Williams traces the movement back to its beginning, “when, in early December, 2020, the American Legislative Exchange Council… hosted a Webinar about ‘reclaiming education and the American dream.’ A representative of the Heritage Foundation, the conservative think tank, warned that elements of a ‘Black Lives Matter curriculum’ were ‘now in our schools.’… Last November, Glenn Youngkin a candidate for the governorship of Virginia won an upset victory after repeatedly warning that the ‘curriculum has gone haywire’–and promising to sign an executive order banning C.R.T. from schools… Days after the ALEC Webinar on ‘reclaiming education,’ three women in Florida filed incorporation papers for Moms for Liberty, Inc. … A national phalanx of interconnected organizations—including the Manhattan Institute, where (Christopher) Rufo is a fellow, and a group called Moms for America—supported the suite of talking points about C.R.T… Glenn Beck, the right-wing pundit, declared that C.R.T. is a ‘poison,’ urging his audience, ‘Stand up in your community and fire the teachers. Fire them!'”
Williams portrays the chaos, pain and damage wrought by Moms for Liberty in Williamson County, but leaders there warn others that what appears to be local is a much broader phenomenon: “Anne McGraw, the former Williamson County School Board member, told me that the advent of Moms for Liberty ‘shows how hyper-local the national machine is going with their tactics… Moms for Liberty is not in Podunk, America. They’re going into hyper-educated wealthy counties like this, and trying to get those people to doubt the school system that brought us here.'”

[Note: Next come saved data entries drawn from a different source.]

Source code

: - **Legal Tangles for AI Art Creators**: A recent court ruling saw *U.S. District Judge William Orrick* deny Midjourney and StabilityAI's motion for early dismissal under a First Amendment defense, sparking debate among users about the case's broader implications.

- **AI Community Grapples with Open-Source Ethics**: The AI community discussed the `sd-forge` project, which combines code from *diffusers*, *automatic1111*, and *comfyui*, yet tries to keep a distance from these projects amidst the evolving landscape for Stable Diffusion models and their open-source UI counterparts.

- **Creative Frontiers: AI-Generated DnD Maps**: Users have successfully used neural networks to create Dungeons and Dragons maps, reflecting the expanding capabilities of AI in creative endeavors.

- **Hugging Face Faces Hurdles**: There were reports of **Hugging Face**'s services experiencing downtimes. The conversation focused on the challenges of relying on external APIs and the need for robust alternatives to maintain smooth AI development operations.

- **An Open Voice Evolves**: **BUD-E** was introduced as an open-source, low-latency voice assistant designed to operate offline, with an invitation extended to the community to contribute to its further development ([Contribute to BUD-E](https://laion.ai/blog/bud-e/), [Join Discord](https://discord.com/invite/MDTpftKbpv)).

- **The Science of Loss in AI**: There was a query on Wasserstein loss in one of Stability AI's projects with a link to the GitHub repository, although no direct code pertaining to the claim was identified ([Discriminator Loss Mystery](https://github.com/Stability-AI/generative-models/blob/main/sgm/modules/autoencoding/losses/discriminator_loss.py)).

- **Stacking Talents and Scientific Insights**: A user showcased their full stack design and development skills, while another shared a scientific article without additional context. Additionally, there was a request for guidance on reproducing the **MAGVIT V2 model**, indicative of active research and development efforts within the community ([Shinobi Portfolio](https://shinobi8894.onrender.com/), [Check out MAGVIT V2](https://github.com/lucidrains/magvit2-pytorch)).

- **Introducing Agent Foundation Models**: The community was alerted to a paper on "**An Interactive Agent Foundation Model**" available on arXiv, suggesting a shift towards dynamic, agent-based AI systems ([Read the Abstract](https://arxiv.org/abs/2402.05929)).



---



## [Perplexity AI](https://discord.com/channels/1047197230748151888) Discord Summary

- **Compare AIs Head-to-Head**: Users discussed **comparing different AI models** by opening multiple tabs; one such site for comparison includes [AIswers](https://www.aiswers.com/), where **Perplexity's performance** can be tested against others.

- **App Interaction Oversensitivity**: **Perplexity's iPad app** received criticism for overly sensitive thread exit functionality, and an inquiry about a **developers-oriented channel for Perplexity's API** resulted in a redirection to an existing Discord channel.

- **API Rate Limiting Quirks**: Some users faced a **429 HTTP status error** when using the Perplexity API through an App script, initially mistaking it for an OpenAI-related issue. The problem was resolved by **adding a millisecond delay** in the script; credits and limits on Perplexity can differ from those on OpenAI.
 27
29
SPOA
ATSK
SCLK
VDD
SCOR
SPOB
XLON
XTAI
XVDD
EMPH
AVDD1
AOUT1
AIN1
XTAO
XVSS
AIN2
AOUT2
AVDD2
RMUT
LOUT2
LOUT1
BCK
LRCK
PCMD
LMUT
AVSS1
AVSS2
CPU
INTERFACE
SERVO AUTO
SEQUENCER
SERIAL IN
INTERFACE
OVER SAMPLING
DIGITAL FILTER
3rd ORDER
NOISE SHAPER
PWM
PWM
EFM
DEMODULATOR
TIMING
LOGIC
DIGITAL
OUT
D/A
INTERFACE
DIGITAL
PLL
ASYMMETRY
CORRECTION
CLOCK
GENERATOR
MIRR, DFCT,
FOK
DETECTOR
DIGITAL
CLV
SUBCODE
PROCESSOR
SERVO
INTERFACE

What is the ultimate goal? Williams worries: “Progressives and policy experts have long suspected that right-wing attacks on school boards are less about changing curricula than about undermining the entire public school system, in the hope of privatizing education. During the ALEC Webinar about ‘reclaiming education,’ the Heritage Foundation representative declared that ‘school choice’ would become ‘very important in the next couple of years’; controversies about curricula, he said, were ‘opening up an opportunity for policymakers at the state level’ to consider options like charter schools.”
Williams concludes with a warning from Rebecca Jacobsen, a professor of education policy at Michigan State University: “Is this a blip and we’ll rebound? Or are we chipping away at our largest public institution and the system that has been at the center of our democracy since the founding of this country?”